As she puts it, “Pollinator Friendly Gardening offers three basic principles to support pollinators in your garden: provide food with blooming plants throughout the season; allow for nesting and overwintering sites; and finally, avoid pesticide use.”
Fleming starts with an explanation of how pollination takes place. That might seem basic but it’s important information. Then she profiles the pollinators. I had no idea there were so many species of native bees in North America!
They include bumblebees, carpenter bees, cuckoo bees (so named because they parasitize other bees similar to the way cuckoo birds infiltrate other birds’ nests), digger bees, sweat bees, mason bees, leafcutter bees, carder bees, mining bees and cellophane bees.

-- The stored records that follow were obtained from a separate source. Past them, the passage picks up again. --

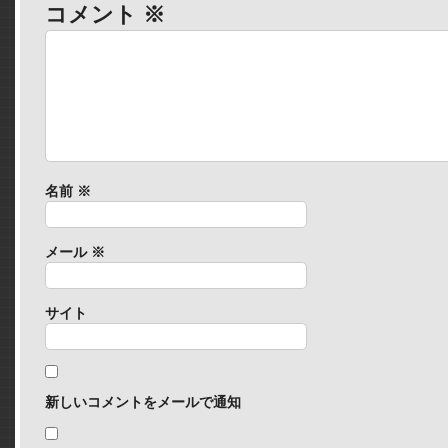
コメント
※
名前
※
メール
※
サイト
新しいコメントをメールで通知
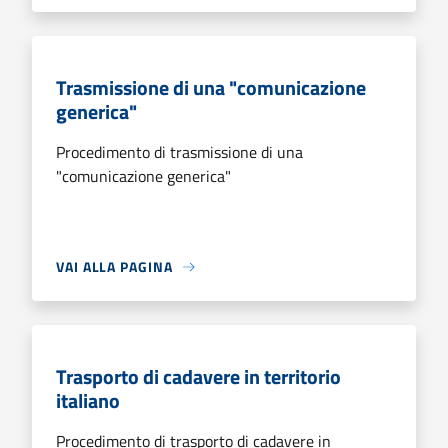
Trasmissione di una "comunicazione
generica"
Procedimento di trasmissione di una
"comunicazione generica"
VAI ALLA PAGINA
Trasporto di cadavere in territorio
italiano
Procedimento di trasporto di cadavere in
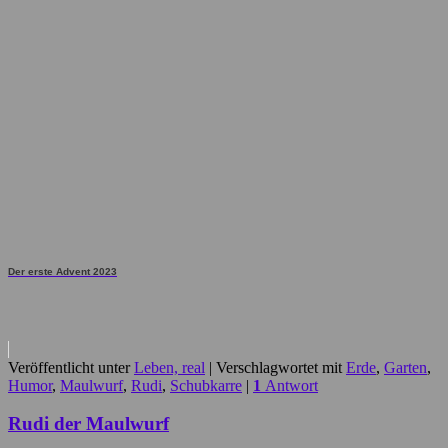
Der erste Advent 2023
Veröffentlicht unter
Leben, real
|
Verschlagwortet mit
Erde
,
Garten
,
Humor
,
Maulwurf
,
Rudi
,
Schubkarre
|
1
Antwort
Rudi der Maulwurf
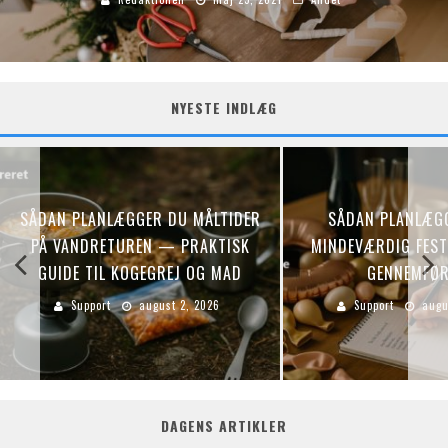
NYESTE INDLÆG
SÅDAN PLANLÆGGER DU MÅLTIDER
SÅDAN PLANLÆG
PÅ VANDRETUREN — PRAKTISK
MINDEVÆRDIG FEST:
GUIDE TIL KOGEGREJ OG MAD
GENNEMFØR
Support
august 2, 2026
Support
augu
DAGENS ARTIKLER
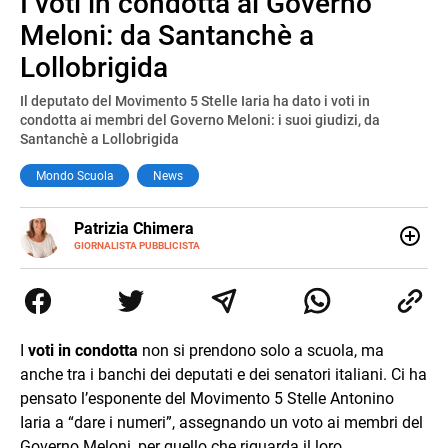
I voti in condotta al Governo
Pause
Unmute
Meloni: da Santanchè a
Lollobrigida
Il deputato del Movimento 5 Stelle Iaria ha dato i voti in
condotta ai membri del Governo Meloni: i suoi giudizi, da
Santanchè a Lollobrigida
Mondo Scuola
News
E-
Patrizia Chimera
MAIL
LINKEDIN
GIORNALISTA PUBBLICISTA
Giornalista pubblicista, è appassionata di sostenibilità e
cultura. Dopo la laurea in scienze della comunicazione ha
collaborato con grandi gruppi editoriali e agenzie di
comunicazione specializzandosi nella scrittura di articoli
sul mondo scolastico.
I
voti in condotta
non si prendono solo a scuola, ma
anche tra i banchi dei deputati e dei senatori italiani. Ci ha
pensato l’esponente del Movimento 5 Stelle Antonino
Iaria a “dare i numeri”, assegnando un voto ai membri del
Governo Meloni, per quello che riguarda il loro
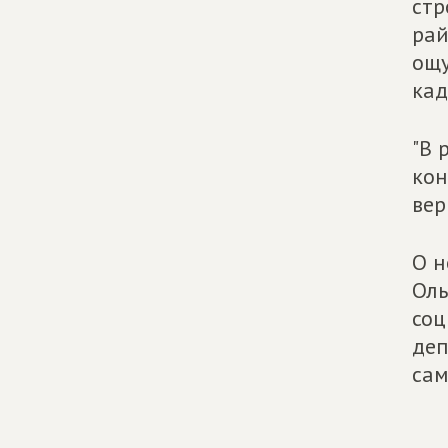
стр
рай
ощу
кад
"В 
кон
вер
О н
Оль
соц
деп
сам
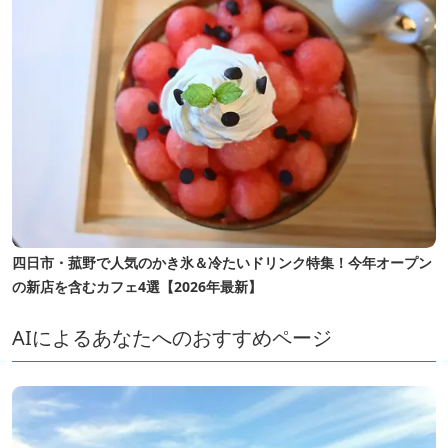
四日市・菰野で人気のかき氷＆冷たいドリンク特集！今年オープン
の新店を含むカフェ4選【2026年最新】
AIによるあなたへのおすすめページ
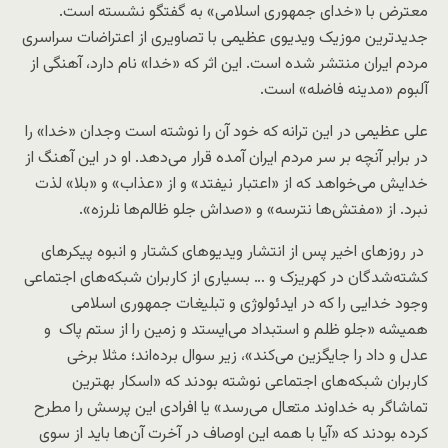
معترض با «خدای جمهوری اسلامی» به گفتگو نشسته است.
جدیدترین موزیک ویدیوی عظیمی با تصاویری از اعتراضات سراسری
مردم ایران منتشر شده است. این اثر که «خدا» نام دارد، آهنگی از
آلبوم «مدینه فاضله» است.
علی عظیمی در این ترانه که خود آن را نوشته است وجدان «خدا» را
در برابر آنچه بر سر مردم ایران آمده قرار می‌دهد. او در این آهنگ از
خدایش می‌خواهد که از «اعتبار نیفتد» و از «عذاب» و «بلا» لذت
نبرد. از «مفتش‌ها نترسه» و «صداش جلو ظالم‌ها نلرزه».
در روزهای اخیر پس از انتشار ویدیوهای کشتار و انبوه پیکرهای
کشته‌شدگان در کهریزک و … بسیاری از کاربران شبکه‌های اجتماعی
وجود خدایی را که در ایدئولوژی و تبلیغات جمهوری اسلامی
همیشه «جلو ظلم و استبداد می‌ایستد و زمین را از ستم پاک و
عدل و داد را جایگزین می‌کند»، زیر سوال برده‌اند؛ مثلا برخی
کاربران شبکه‌های اجتماعی نوشته بودند که «اسکار بهترین
تماشاگر به خداوند متعال می‌رسد» یا افرادی این پرسش را مطرح
کرده بودند که «آیا با همه این اوصاف در آخرت آن‌ها باید از سوی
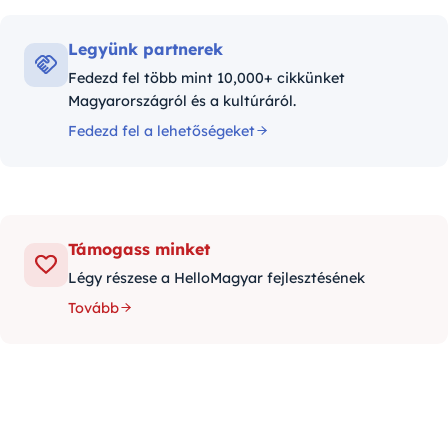
Legyünk partnerek
Fedezd fel több mint 10,000+ cikkünket
Magyarországról és a kultúráról.
Fedezd fel a lehetőségeket
Támogass minket
Légy részese a HelloMagyar fejlesztésének
Tovább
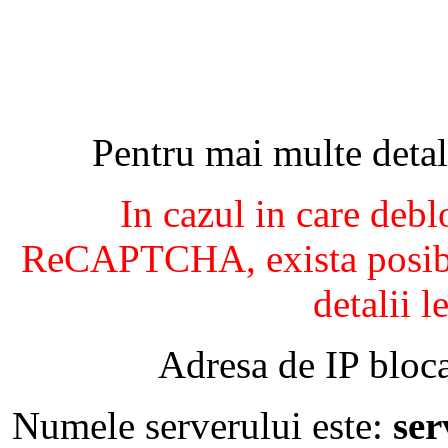
Pentru mai multe detal
In cazul in care debl
ReCAPTCHA, exista posibil
detalii l
Adresa de IP bloca
Numele serverului este:
se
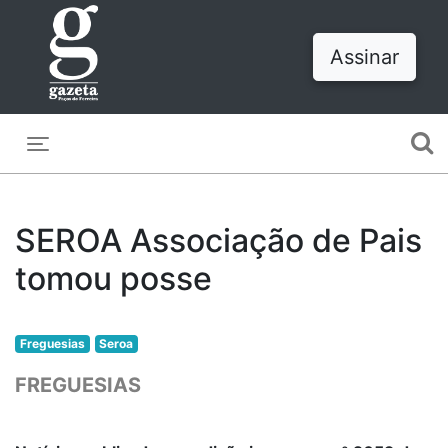
Assinar
Toggle navigation
SEROA Associação de Pais
tomou posse
Freguesias
Seroa
FREGUESIAS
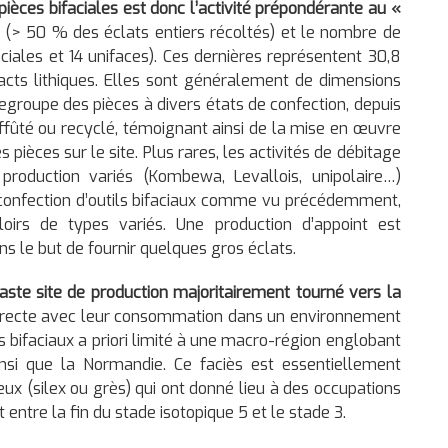
pièces bifaciales est donc l’activité prépondérante au «
e (> 50 % des éclats entiers récoltés) et le nombre de
iales et 14 unifaces). Ces dernières représentent 30,8
acts lithiques. Elles sont généralement de dimensions
groupe des pièces à divers états de confection, depuis
 réaffûté ou recyclé, témoignant ainsi de la mise en œuvre
s pièces sur le site. Plus rares, les activités de débitage
roduction variés (Kombewa, Levallois, unipolaire…)
la confection d’outils bifaciaux comme vu précédemment,
irs de types variés. Une production d’appoint est
 le but de fournir quelques gros éclats.
aste site de production majoritairement tourné vers la
directe avec leur consommation dans un environnement
ls bifaciaux a priori limité à une macro-région englobant
insi que la Normandie. Ce faciès est essentiellement
ux (silex ou grès) qui ont donné lieu à des occupations
ntre la fin du stade isotopique 5 et le stade 3.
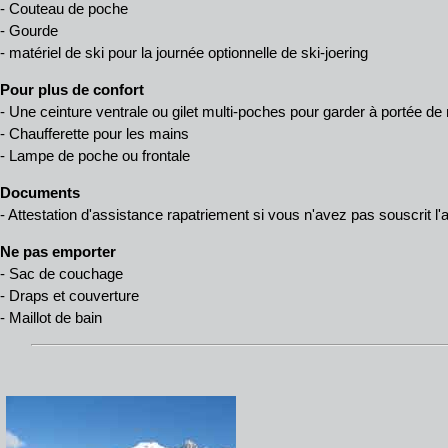
- Couteau de poche
- Gourde
- matériel de ski pour la journée optionnelle de ski-joering
Pour plus de confort
- Une ceinture ventrale ou gilet multi-poches pour garder à portée de
- Chaufferette pour les mains
- Lampe de poche ou frontale
Documents
- Attestation d'assistance rapatriement si vous n'avez pas souscrit
Ne pas emporter
- Sac de couchage
- Draps et couverture
- Maillot de bain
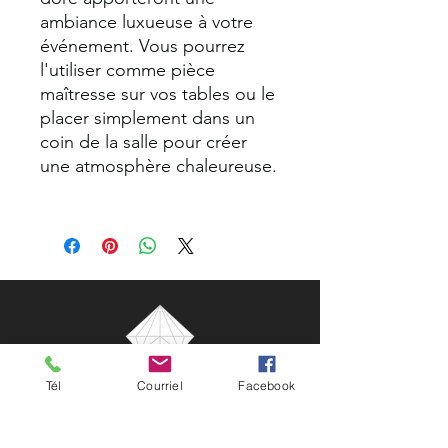
ambiance luxueuse à votre
événement. Vous pourrez
l'utiliser comme pièce
maîtresse sur vos tables ou le
placer simplement dans un
coin de la salle pour créer
une atmosphère chaleureuse.
Tél
Courriel
Facebook
NG Célébrations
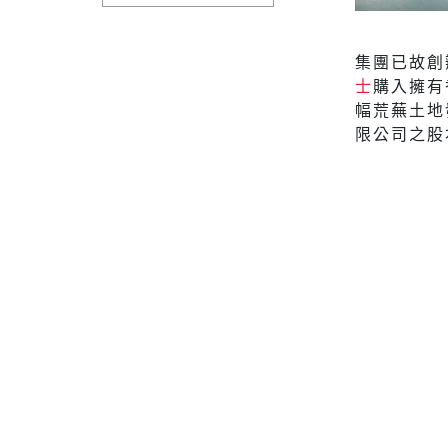
集團已故創
士
購入擁有
幅荒蕪土地
限公司之股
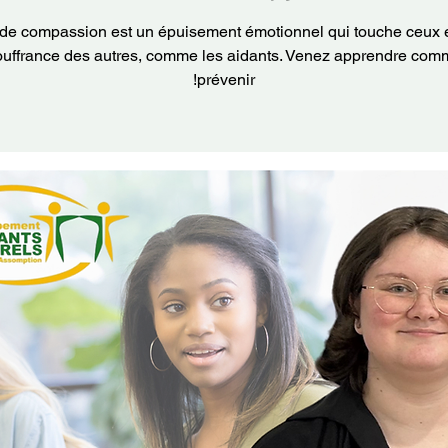
 de compassion est un épuisement émotionnel qui touche ceux
ouffrance des autres, comme les aidants. Venez apprendre com
prévenir!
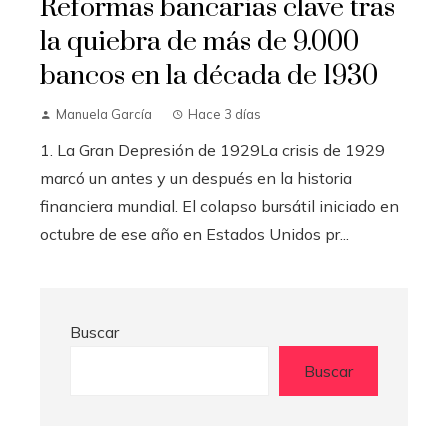
Reformas bancarias clave tras
la quiebra de más de 9.000
bancos en la década de 1930
Manuela García
Hace 3 días
1. La Gran Depresión de 1929La crisis de 1929
marcó un antes y un después en la historia
financiera mundial. El colapso bursátil iniciado en
octubre de ese año en Estados Unidos pr...
Buscar
Buscar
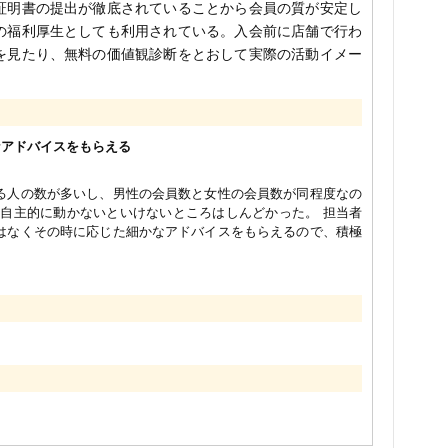
証明書の提出が徹底されていることから会員の質が安定し
の福利厚生としても利用されている。入会前に店舗で行わ
を見たり、無料の価値観診断をとおして実際の活動イメー
なアドバイスをもらえる
る人の数が多いし、男性の会員数と女性の会員数が同程度なの
 自主的に動かないといけないところはしんどかった。 担当者
はなくその時に応じた細かなアドバイスをもらえるので、積極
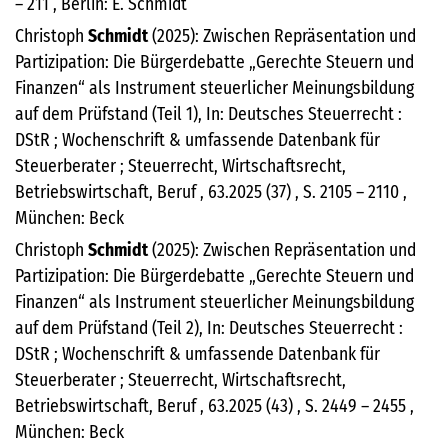
– 211 , Berlin: E. Schmidt
Christoph
Schmidt
(2025): Zwischen Repräsentation und
Partizipation: Die Bürgerdebatte „Gerechte Steuern und
Finanzen“ als Instrument steuerlicher Meinungsbildung
auf dem Prüfstand (Teil 1), In: Deutsches Steuerrecht :
DStR ; Wochenschrift & umfassende Datenbank für
Steuerberater ; Steuerrecht, Wirtschaftsrecht,
Betriebswirtschaft, Beruf , 63.2025 (37) , S. 2105 – 2110 ,
München: Beck
Christoph
Schmidt
(2025): Zwischen Repräsentation und
Partizipation: Die Bürgerdebatte „Gerechte Steuern und
Finanzen“ als Instrument steuerlicher Meinungsbildung
auf dem Prüfstand (Teil 2), In: Deutsches Steuerrecht :
DStR ; Wochenschrift & umfassende Datenbank für
Steuerberater ; Steuerrecht, Wirtschaftsrecht,
Betriebswirtschaft, Beruf , 63.2025 (43) , S. 2449 – 2455 ,
München: Beck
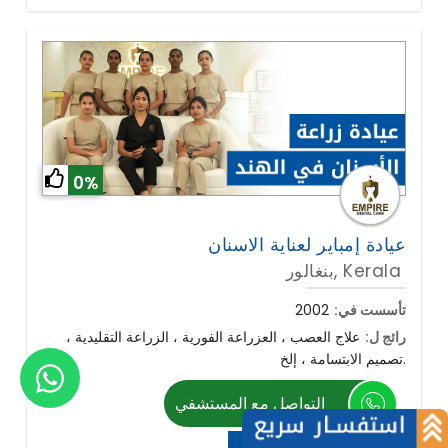
0%
عيادة إمباير لعناية الاسنان
بنغالور, Kerala
تأسست في:
2002
رائج ل:
علاج العصب ، العزراعة الفورية ، الزراعة التقليدية ،
تصميم الابتسامة ، إلخ.
التواصل مع المستشفي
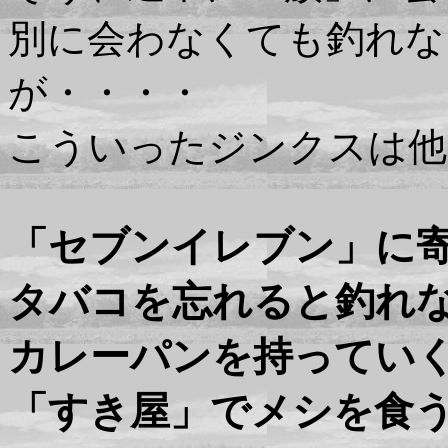
別に会わなくても釣れな
が・・・・
こういったジンクスは他
「セブンイレブン」に
タバコを忘れると釣れ
カレーパンを持ってい
「すき屋」でメシを食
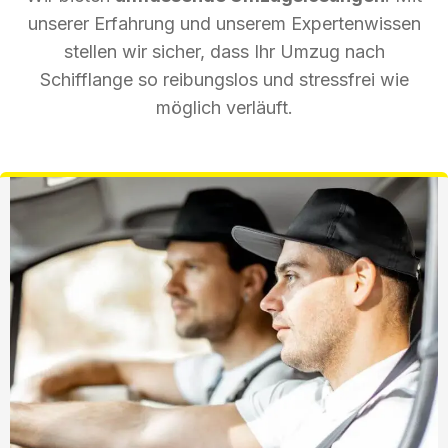
unserer Erfahrung und unserem Expertenwissen
stellen wir sicher, dass Ihr Umzug nach
Schifflange so reibungslos und stressfrei wie
möglich verläuft.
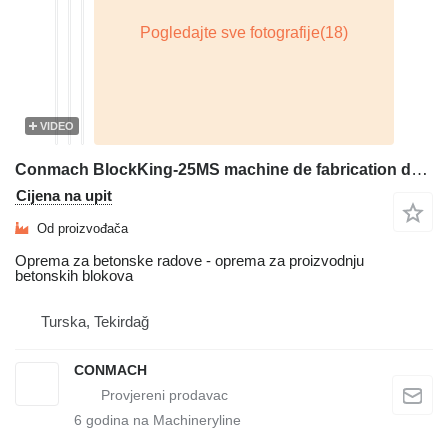
VIDEO
Conmach BlockKing-25MS machine de fabrication de blocs - 10.000unités/8h
Cijena na upit
Od proizvođača
Oprema za betonske radove - oprema za proizvodnju
betonskih blokova
Turska, Tekirdağ
CONMACH
6
godina na Machineryline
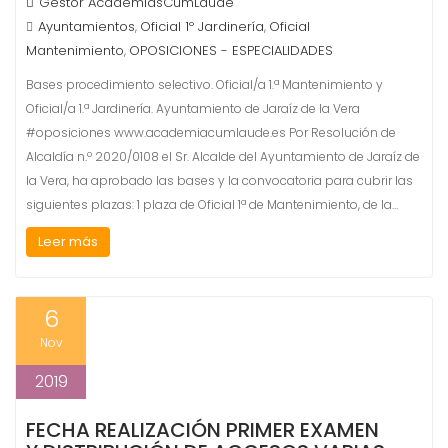
Gestor AcademiasCumLaude
Ayuntamientos
Oficial 1º Jardinería
Oficial
,
,
Mantenimiento
OPOSICIONES - ESPECIALIDADES
,
Bases procedimiento selectivo. Oficial/a 1.ª Mantenimiento y
Oficial/a 1.ª Jardinería. Ayuntamiento de Jaraíz de la Vera
#oposiciones www.academiacumlaude.es Por Resolución de
Alcaldía n.º 2020/0108 el Sr. Alcalde del Ayuntamiento de Jaraíz de
la Vera, ha aprobado las bases y la convocatoria para cubrir las
siguientes plazas: 1 plaza de Oficial 1ª de Mantenimiento, de la…
Leer más
6
Nov
2019
FECHA REALIZACIÓN PRIMER EXAMEN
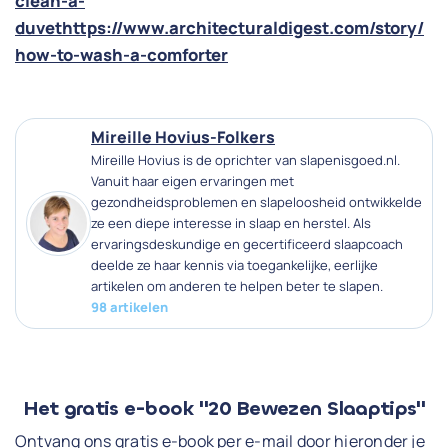
clean-a-
duvethttps://www.architecturaldigest.com/story/
how-to-wash-a-comforter
Mireille Hovius-Folkers
Mireille Hovius is de oprichter van slapenisgoed.nl.
Vanuit haar eigen ervaringen met
gezondheidsproblemen en slapeloosheid ontwikkelde
ze een diepe interesse in slaap en herstel. Als
ervaringsdeskundige en gecertificeerd slaapcoach
deelde ze haar kennis via toegankelijke, eerlijke
artikelen om anderen te helpen beter te slapen.
98 artikelen
Het gratis e-book "20 Bewezen Slaaptips"
Ontvang ons gratis e-book per e-mail door hieronder je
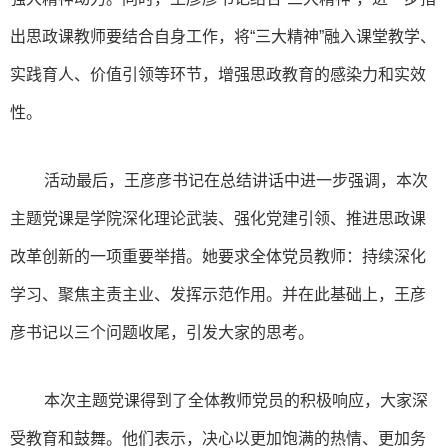
出思政课教师要结合自身工作，将“三大精神”融入课堂教学、
实践育人、价值引领等环节，增强思政教育的感染力和实效
性。
活动最后，王彦彦书记在总结讲话中进一步强调，本次
主题党课是学院深化理论武装、强化党建引领、推进思政课
改革创新的一项重要举措。她要求全体党员教师：持续深化
学习、聚焦主责主业、发挥示范作用。并在此基础上，王彦
彦书记以三个问题收尾，引发大家的思考。
本次主题党课得到了全体教师党员的积极响应，大家深
受教育和鼓舞。他们表示，决心以更加饱满的热情、更加务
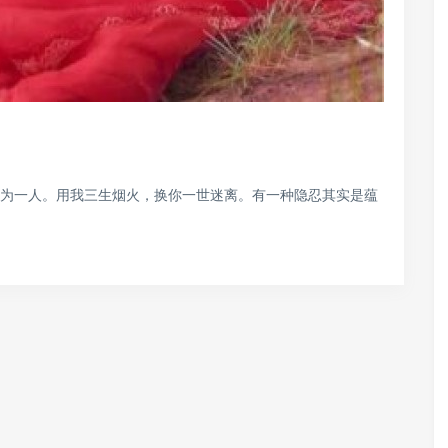
生为一人。用我三生烟火，换你一世迷离。有一种隐忍其实是蕴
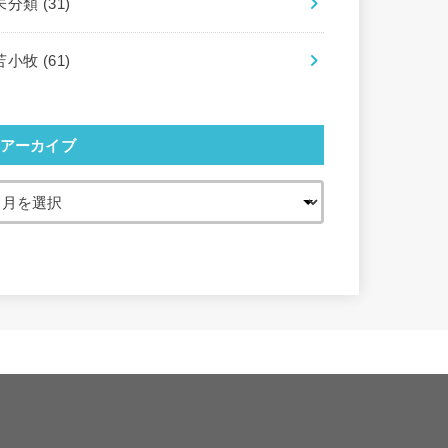
未分類
(31)
苫小牧
(61)
アーカイブ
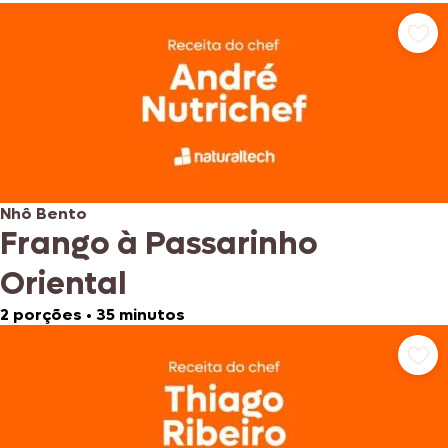
Nhô Bento
Frango à Passarinho
Oriental
2 porções
•
35 minutos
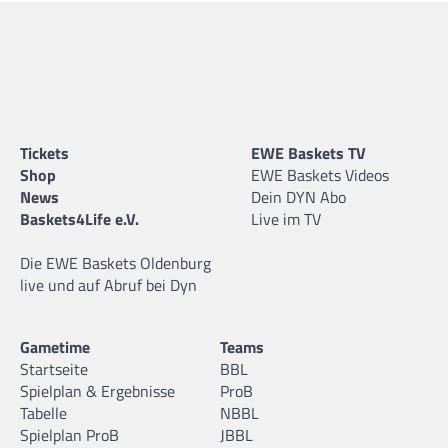
Tickets
EWE Baskets TV
Shop
EWE Baskets Videos
News
Dein DYN Abo
Baskets4Life e.V.
Live im TV
Die EWE Baskets Oldenburg
live und auf Abruf bei Dyn
Gametime
Teams
Startseite
BBL
Spielplan & Ergebnisse
ProB
Tabelle
NBBL
Spielplan ProB
JBBL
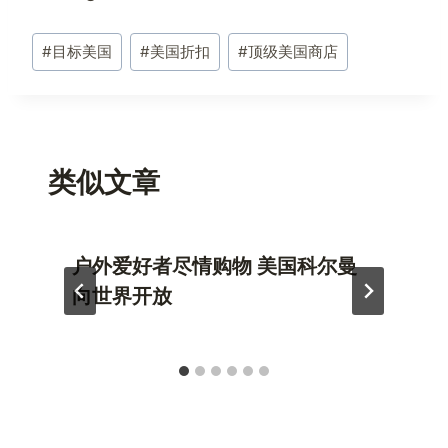
文
#
目标美国
#
美国折扣
#
顶级美国商店
章
标
签：
类似文章
户外爱好者尽情购物 美国科尔曼
向世界开放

Then she details other pollinators such as butterflies, moths, flies, wasps, beetles and so on. This book exposes the fascinating world of pollinators and the plant life they interact with.
Fleming also discusses native vs. exotic plants to underscore the importance of diversity. There are many plant lists for attracting bees, butterflies and hummingbirds throughout the book. She also discusses how to provide water and shelter for pollinators.
When it comes to landscaping to attract these marvelous creatures, she emphasizes how important it is to look at our whole landscape, rather than just focusing on small areas within it. For example, having layers within our landscapes is critical to being successful in attracting pollinators at each stage in their life cycle. Fleming suggests creating a tree canopy, understory plantings with shrubs, and then adding in perennials and vines.
As she writes, “ Translated to plain English, this means a garden with a wider diversity of plants with a working food web for wildlife is more resilient in the face of pests and diseases, more able to bounce back from weather-related issues, and more sustainable in the long run.”
Throughout this book, there are Q&A-style interviews with experts in the many fields that relate to pollinators. There are also “fun facts” sprinkled throughout this book, and this not-so-fun fact:
“According to the U.S. Fish and Wildlife Service, homeowners use ten times more chemical pesticides per acre on their lawns than farmers use per acre on their crops.” That is appalling. As gardeners and homeowners, we need to focus our efforts on getting away from of this practice.
My only criticism of this book is the small font size the publishers used in it. I guess that’s a sign of my increasing age but it’s smaller than the type in most garden books and required a pair of reading glasses. It was probably their solution to having a lot of text to fit within a certain amount of pages! At least that means we got our money’s worth in valuable information.
Aside from that, Pollinator Friendly Gardening is an excellent book, filled with fascinating facts and useful tips for doing our part to combat pollinator decline.